L’Algérie à plat : le scandale d’un pays pétrolier sans pneus

L’absurdité a atteint son paroxysme en Algérie. Dans un pays qui regorge de pétrole et de gaz, où les milliards de dollars de la rente énergétique s’accumulent, les citoyens sont aujourd’hui réduits à chercher désespérément des pneus et des pièces de rechange pour leurs véhicules.
Cette crise de la pièce détachée n’est pas une fatalité économique, c’est le résultat direct d’une politique d’importation désastreuse et d’une gestion bureaucratique totalement déconnectée de la réalité.
Comment un État pivot de l’énergie mondiale peut-il paralyser ses propres transports par des restrictions aveugles et des blocages douaniers injustifiés ? En asphyxiant le marché sous prétexte de protéger une production nationale quasi-inexistante, les décideurs ont créé une pénurie artificielle qui frôle le sabotage économique. Aujourd’hui, rouler en Algérie est devenu un luxe et un danger de mort. Les automobilistes, pris à la gorge par des prix exorbitants, en sont réduits à utiliser des pneus usés jusqu’à la corde, transformant nos routes en files d’attente et en zones de non-droit sécuritaire.

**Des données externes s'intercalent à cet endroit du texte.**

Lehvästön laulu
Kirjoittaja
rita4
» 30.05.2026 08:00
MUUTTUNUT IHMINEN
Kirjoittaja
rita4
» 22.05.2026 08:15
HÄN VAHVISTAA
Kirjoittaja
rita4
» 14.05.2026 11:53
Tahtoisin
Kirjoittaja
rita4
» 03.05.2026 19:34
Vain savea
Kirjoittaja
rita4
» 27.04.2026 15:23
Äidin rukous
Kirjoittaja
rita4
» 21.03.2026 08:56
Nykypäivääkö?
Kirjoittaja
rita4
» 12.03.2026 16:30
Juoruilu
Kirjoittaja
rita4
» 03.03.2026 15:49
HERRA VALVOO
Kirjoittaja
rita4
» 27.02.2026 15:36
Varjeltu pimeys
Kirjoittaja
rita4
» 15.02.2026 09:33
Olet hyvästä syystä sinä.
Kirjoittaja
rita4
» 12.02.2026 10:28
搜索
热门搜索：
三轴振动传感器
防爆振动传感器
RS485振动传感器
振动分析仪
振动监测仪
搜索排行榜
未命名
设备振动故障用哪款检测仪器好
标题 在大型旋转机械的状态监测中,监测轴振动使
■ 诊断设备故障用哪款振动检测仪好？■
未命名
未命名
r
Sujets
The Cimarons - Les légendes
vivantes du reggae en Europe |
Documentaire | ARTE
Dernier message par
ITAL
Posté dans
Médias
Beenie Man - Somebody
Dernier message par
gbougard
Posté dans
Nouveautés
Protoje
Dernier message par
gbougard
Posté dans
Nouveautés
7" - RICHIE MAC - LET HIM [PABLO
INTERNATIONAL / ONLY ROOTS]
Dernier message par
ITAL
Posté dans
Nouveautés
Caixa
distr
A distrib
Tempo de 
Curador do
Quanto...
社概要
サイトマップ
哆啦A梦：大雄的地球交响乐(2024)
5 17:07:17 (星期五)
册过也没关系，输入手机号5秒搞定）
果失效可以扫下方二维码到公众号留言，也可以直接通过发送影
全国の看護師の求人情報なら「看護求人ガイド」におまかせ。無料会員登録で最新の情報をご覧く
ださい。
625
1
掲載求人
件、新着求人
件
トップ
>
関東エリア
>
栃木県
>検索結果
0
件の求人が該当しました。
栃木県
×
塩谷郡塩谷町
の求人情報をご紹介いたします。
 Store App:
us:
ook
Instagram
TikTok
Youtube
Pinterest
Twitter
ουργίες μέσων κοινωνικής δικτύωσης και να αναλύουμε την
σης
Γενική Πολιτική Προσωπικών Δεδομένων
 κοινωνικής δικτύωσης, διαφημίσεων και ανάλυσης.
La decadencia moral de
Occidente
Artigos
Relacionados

Cette crise des pneus illustre parfaitement la faillite d’une vision économique qui refuse de s’ouvrir et de se moderniser. Pendant que le gaz algérien éclaire l’Europe, les Algériens sont privés des commodités logistiques les plus basiques.
Il est grand temps de cesser de sacrifier le quotidien du peuple sur l’autel de dogmes administratifs obsolètes. Un grand pays ne se mesure pas à ses réserves de change, mais à sa capacité à chausser ses propres véhicules. Libérez les importations, ou assumez la panne générale.